從小,沈霍便明白一個道理。很多事情並不能看表面上的現象如何,而要看最終的結果。從這表面上來看,貌似是何所依和杜秦月都被捲入了這場紛爭之中,兩人都是無辜的受害者。

可細細瞧來,這結果卻是何所依被禁足,且受到了眾人的唾棄,幾乎要陷入到萬劫不復的境地之中。

反觀另一邊的杜秦月,利用這件事情,反倒迎來了他人對她的同情和憐惜,皇上皇后兩人也把注意力放在了她的身上。

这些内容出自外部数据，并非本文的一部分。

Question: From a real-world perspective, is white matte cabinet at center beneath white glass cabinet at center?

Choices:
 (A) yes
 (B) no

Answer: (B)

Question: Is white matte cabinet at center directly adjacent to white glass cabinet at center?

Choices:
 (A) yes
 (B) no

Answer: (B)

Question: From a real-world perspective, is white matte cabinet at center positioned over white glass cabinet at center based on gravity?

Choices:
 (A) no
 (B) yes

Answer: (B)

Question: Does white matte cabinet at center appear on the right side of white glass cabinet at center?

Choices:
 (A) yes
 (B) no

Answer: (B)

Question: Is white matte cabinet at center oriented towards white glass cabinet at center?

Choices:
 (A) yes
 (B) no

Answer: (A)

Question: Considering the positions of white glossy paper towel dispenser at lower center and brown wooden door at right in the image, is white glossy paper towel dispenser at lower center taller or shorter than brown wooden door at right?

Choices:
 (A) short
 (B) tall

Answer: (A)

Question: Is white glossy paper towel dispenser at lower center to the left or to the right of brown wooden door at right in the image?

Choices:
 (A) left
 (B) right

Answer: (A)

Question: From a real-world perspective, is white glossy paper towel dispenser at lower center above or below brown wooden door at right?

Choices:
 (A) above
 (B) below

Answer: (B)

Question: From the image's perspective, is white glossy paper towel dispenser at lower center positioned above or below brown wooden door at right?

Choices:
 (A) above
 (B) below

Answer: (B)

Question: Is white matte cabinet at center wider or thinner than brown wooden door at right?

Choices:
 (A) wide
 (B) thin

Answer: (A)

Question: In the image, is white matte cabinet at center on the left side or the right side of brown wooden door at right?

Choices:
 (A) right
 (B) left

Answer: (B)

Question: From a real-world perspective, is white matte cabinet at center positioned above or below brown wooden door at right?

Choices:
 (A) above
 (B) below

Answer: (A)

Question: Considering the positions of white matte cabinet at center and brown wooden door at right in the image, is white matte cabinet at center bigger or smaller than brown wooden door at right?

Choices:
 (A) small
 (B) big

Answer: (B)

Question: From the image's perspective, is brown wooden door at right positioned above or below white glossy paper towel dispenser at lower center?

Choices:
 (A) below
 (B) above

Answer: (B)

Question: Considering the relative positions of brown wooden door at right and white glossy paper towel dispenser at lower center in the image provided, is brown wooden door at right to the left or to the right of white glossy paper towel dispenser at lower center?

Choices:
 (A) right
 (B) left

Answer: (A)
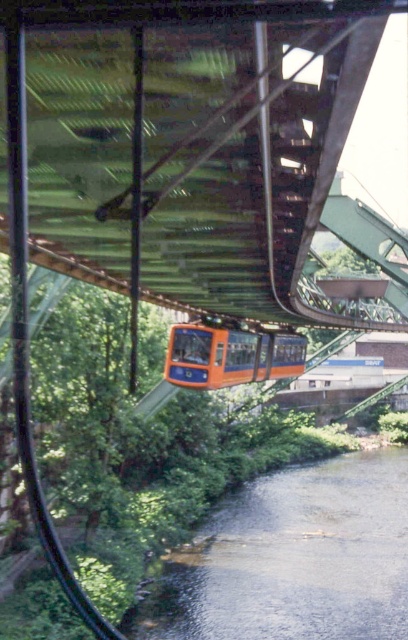
Question: Is clear water at lower center to the left of orange matte train at center from the viewer's perspective?

Choices:
 (A) no
 (B) yes

Answer: (A)

Question: From the image, what is the correct spatial relationship of clear water at lower center in relation to orange matte train at center?

Choices:
 (A) left
 (B) right

Answer: (B)

Question: Among these objects, which one is farthest from the camera?

Choices:
 (A) clear water at lower center
 (B) orange matte train at center

Answer: (B)

Question: Which of the following is the closest to the observer?

Choices:
 (A) (228, 336)
 (B) (244, 508)

Answer: (A)

Question: Can you confirm if clear water at lower center is smaller than orange matte train at center?

Choices:
 (A) yes
 (B) no

Answer: (B)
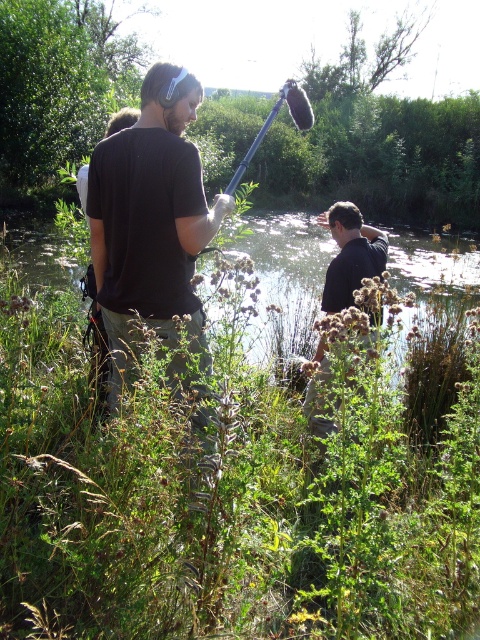
You are a photographer trying to capture both the black matte shirt at left and the black matte shirt at center in a single frame. Which person should you position closer to the camera to ensure both are fully visible?

To ensure both the black matte shirt at left and the black matte shirt at center are fully visible in the frame, you should position the black matte shirt at center closer to the camera. Since the black matte shirt at left is wider, placing the narrower black matte shirt at center closer will help balance their apparent sizes in the photo.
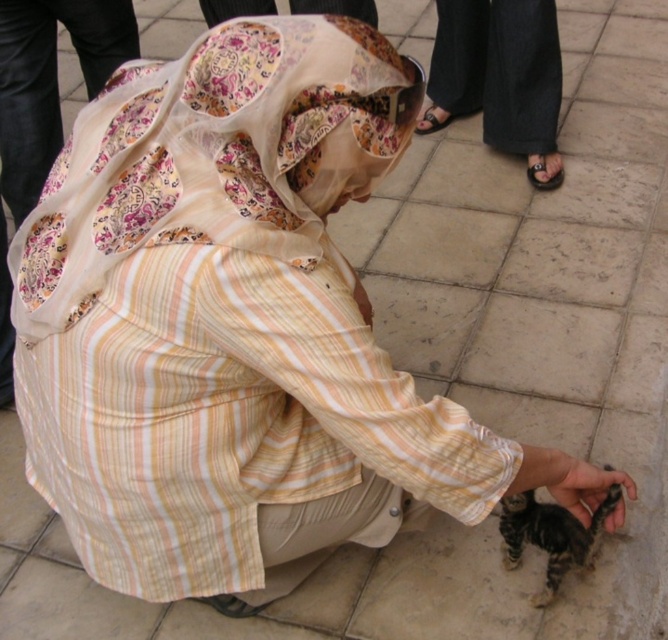
Which of these two, black cotton pants at upper center or soft fur paw at lower right, stands shorter?

soft fur paw at lower right is shorter.

Which is more to the left, black cotton pants at upper center or soft fur paw at lower right?

Positioned to the left is soft fur paw at lower right.

Is point (516, 129) farther from viewer compared to point (623, 477)?

Yes, it is behind point (623, 477).

Locate an element on the screen. The image size is (668, 640). black cotton pants at upper center is located at coordinates (498, 70).

Does point (566, 536) lie in front of point (587, 506)?

Yes, point (566, 536) is in front of point (587, 506).

Describe the element at coordinates (550, 536) in the screenshot. I see `striped fur kitten at lower right` at that location.

At what (x,y) coordinates should I click in order to perform the action: click on striped fur kitten at lower right. Please return your answer as a coordinate pair (x, y). The image size is (668, 640). Looking at the image, I should click on (550, 536).

Is point (442, 106) in front of point (548, 154)?

No, it is behind (548, 154).

Between black cotton pants at upper center and black leather sandal at lower right, which one is positioned higher?

black cotton pants at upper center is higher up.

Between point (462, 60) and point (554, 154), which one is positioned behind?

Positioned behind is point (462, 60).

Identify the location of black cotton pants at upper center. (498, 70).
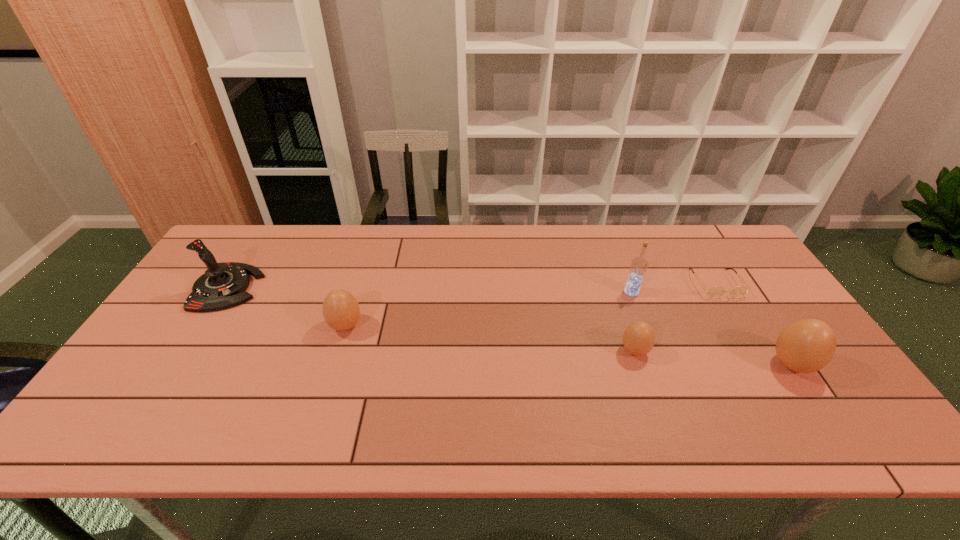
This screenshot has width=960, height=540. In order to click on the closest object to the second boiled egg from right to left in this screenshot , I will do `click(639, 265)`.

You are a GUI agent. You are given a task and a screenshot of the screen. Output one action in this format:
    pyautogui.click(x=<x>, y=<y>)
    Task: Click on the boiled egg identified as the closest to the joystick
    The height and width of the screenshot is (540, 960).
    Given the screenshot: What is the action you would take?
    pyautogui.click(x=341, y=311)

Choose which boiled egg is the third nearest neighbor to the leftmost object. Please provide its 2D coordinates. Your answer should be formatted as a tuple, i.e. [(x, y)], where the tuple contains the x and y coordinates of a point satisfying the conditions above.

[(808, 345)]

Where is `vacant space that satisfies the following two spatial constraints: 1. on the handle side of the joystick; 2. on the left side of the vodka`? The image size is (960, 540). vacant space that satisfies the following two spatial constraints: 1. on the handle side of the joystick; 2. on the left side of the vodka is located at coordinates (226, 292).

You are a GUI agent. You are given a task and a screenshot of the screen. Output one action in this format:
    pyautogui.click(x=<x>, y=<y>)
    Task: Click on the free point that satisfies the following two spatial constraints: 1. on the lenses of the spectacles; 2. on the handle side of the joystick
    The image size is (960, 540).
    Given the screenshot: What is the action you would take?
    pyautogui.click(x=718, y=288)

What are the coordinates of `vacant space that satisfies the following two spatial constraints: 1. on the front side of the third tallest object; 2. on the right side of the fifth tallest object` in the screenshot? It's located at (639, 364).

Locate an element on the screen. The width and height of the screenshot is (960, 540). vacant space that satisfies the following two spatial constraints: 1. on the handle side of the joystick; 2. on the left side of the fourth shortest object is located at coordinates (179, 364).

Where is `vacant space that satisfies the following two spatial constraints: 1. on the lenses of the third tallest object; 2. on the left side of the spectacles`? vacant space that satisfies the following two spatial constraints: 1. on the lenses of the third tallest object; 2. on the left side of the spectacles is located at coordinates (764, 364).

Where is `free location that satisfies the following two spatial constraints: 1. on the back side of the tallest boiled egg; 2. on the handle side of the joystick`? Image resolution: width=960 pixels, height=540 pixels. free location that satisfies the following two spatial constraints: 1. on the back side of the tallest boiled egg; 2. on the handle side of the joystick is located at coordinates (741, 288).

This screenshot has height=540, width=960. What are the coordinates of `blank area in the image that satisfies the following two spatial constraints: 1. on the handle side of the rightmost boiled egg; 2. on the left side of the leftmost object` in the screenshot? It's located at (179, 364).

即便最後事情曝光之後,杜秦月也仍舊是一副受害者的姿態,並沒有受到什麼損失。從頭到尾,在這件事情上面,杜秦月都只是一個無辜的受害者姿態,只有得利,卻沒有損失。這比起何所依所受到的來說,可謂稱得上是天差地別。

沈霍得知這一切之後,不由得開始疑心杜秦月。雖然這個結果看起來並不大可能,可事實就是如此。

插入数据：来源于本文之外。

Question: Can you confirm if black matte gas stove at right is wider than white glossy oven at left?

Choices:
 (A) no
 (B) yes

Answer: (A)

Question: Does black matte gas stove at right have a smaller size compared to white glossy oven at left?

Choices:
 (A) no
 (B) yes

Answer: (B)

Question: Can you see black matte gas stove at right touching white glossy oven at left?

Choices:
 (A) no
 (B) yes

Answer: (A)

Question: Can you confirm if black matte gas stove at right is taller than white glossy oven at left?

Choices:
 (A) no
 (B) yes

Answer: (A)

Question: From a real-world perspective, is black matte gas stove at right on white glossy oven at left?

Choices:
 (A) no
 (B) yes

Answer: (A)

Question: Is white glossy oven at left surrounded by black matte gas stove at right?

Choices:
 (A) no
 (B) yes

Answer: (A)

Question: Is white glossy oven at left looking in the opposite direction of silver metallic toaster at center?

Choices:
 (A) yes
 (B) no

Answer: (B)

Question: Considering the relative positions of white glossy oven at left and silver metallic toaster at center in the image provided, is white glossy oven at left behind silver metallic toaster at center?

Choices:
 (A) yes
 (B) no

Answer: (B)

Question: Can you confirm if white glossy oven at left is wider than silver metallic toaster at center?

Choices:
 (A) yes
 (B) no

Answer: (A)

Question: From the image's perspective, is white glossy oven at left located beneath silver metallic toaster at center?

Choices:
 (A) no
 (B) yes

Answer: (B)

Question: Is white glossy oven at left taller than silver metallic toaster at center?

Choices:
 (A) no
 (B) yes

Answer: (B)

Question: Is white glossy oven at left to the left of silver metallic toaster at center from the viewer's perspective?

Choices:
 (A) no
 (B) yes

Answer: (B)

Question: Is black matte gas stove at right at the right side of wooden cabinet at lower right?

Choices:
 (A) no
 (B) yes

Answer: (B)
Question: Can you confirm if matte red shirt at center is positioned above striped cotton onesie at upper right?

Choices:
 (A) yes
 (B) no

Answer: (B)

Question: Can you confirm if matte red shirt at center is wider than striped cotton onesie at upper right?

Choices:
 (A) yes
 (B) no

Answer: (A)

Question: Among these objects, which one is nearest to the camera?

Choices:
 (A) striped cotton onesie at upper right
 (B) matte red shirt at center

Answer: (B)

杜秦月從頭到尾只有受利,而何所依從頭到尾只有受害。這兩相比較,讓沈霍情不自禁的把懷疑的目光聚焦到了杜秦月身上。

若這一切都是杜秦月搞的鬼呢?要不然,如何解釋她所受的要是費勁波折,才找來的對人體沒有什麼損害的葯,而不是確確鑿鑿的毒藥呢?

再加上沈霍意識到自己又一次的誤會了何所依,心中不由得油然而生一種愧疚。兩人相處了這麼些時日,彼此算得上是相濡以沫。

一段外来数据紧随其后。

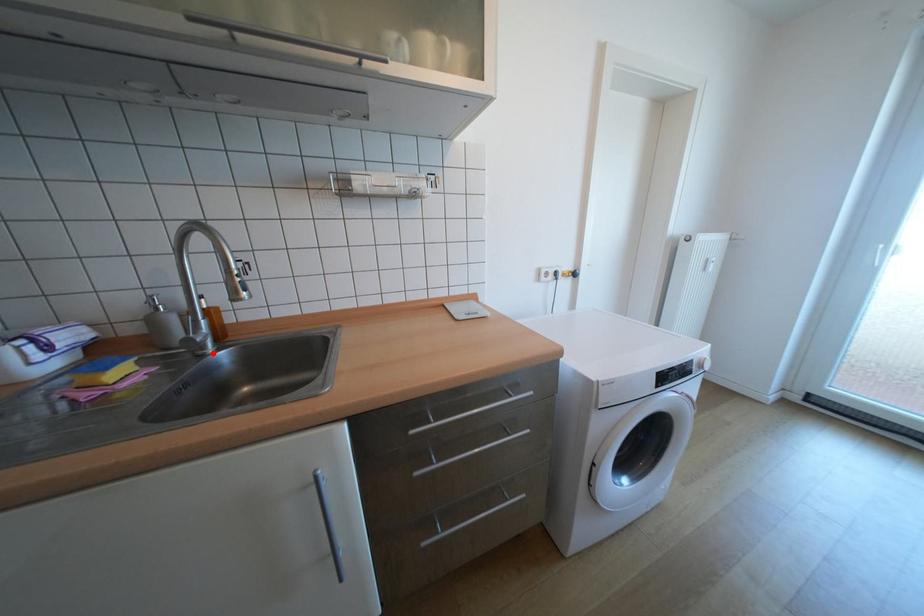
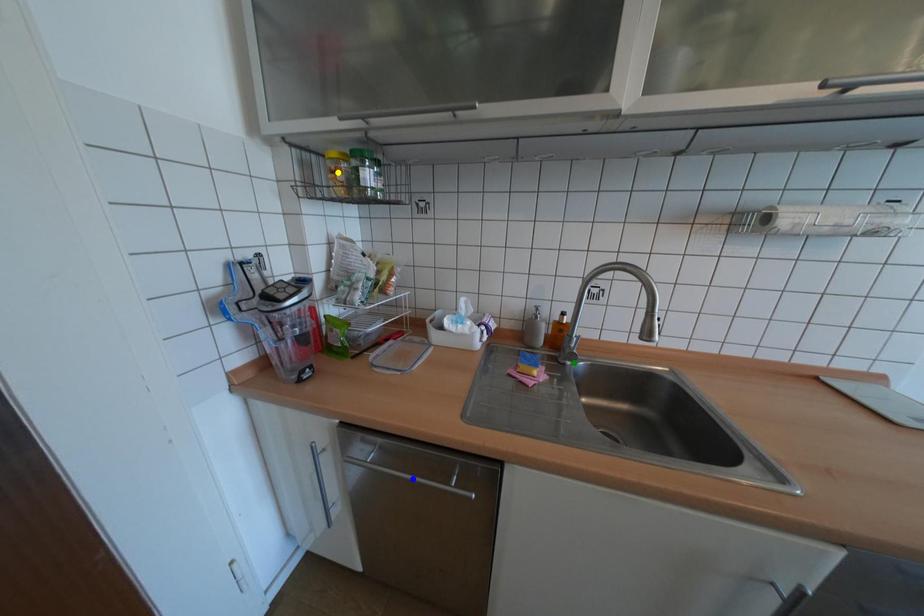
Question: I am providing you with two images of the same scene from different viewpoints. A red point is marked on the first image. You are given multiple points on the second image. Which mark in image 2 goes with the point in image 1?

這麼多年,大風大浪也曾挺過來了,可沈霍,卻在危難的事情,又一次發生的時候,輕易的對何所依產生了不信任之情。

想起來在禁足之前,何所依看向自己的時候,那個失望的神色,沈霍頓時覺得心如刀絞。這件事情本宮一定要探查清楚,還阿依一個清白。

沈霍在心中默默想着這一件事情,也就不再耽擱,當即喚了人過來。沈霍所喚來的人,自然是他手底下的暗衛。這些個暗衛跟了他多年,不僅武功高強,還忠心耿耿。將這些個事情安排給他們,沈霍也放心。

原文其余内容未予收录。